§ Task description:
Search the material below for the string "APERTURE" and extract each line that has it.

§ Provided records:
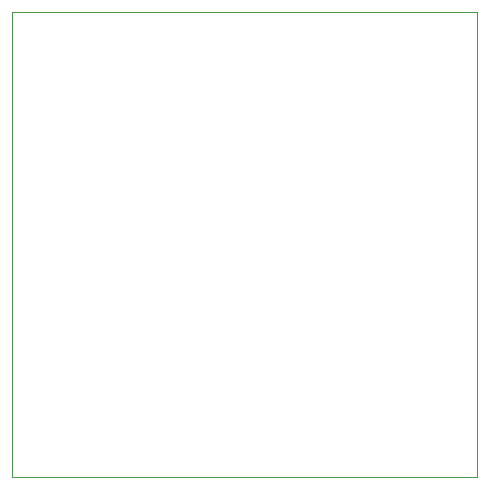
<source format=gbr>
%TF.GenerationSoftware,KiCad,Pcbnew,(5.1.9)-1*%
%TF.CreationDate,2021-03-24T11:57:43+05:30*%
%TF.ProjectId,dcmo,64636d6f-2e6b-4696-9361-645f70636258,rev?*%
%TF.SameCoordinates,Original*%
%TF.FileFunction,Profile,NP*%
%FSLAX46Y46*%
G04 Gerber Fmt 4.6, Leading zero omitted, Abs format (unit mm)*
G04 Created by KiCad (PCBNEW (5.1.9)-1) date 2021-03-24 11:57:43*
%MOMM*%
%LPD*%
G01*
G04 APERTURE LIST*
%TA.AperFunction,Profile*%
%ADD10C,0.050000*%
%TD*%
G04 APERTURE END LIST*
D10*
X156210000Y-74930000D02*
X116840000Y-74930000D01*
X156210000Y-114300000D02*
X156210000Y-74930000D01*
X116840000Y-114300000D02*
X156210000Y-114300000D01*
X116840000Y-74930000D02*
X116840000Y-114300000D01*
M02*

</source>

§ Reply:
G04 APERTURE LIST*
G04 APERTURE END LIST*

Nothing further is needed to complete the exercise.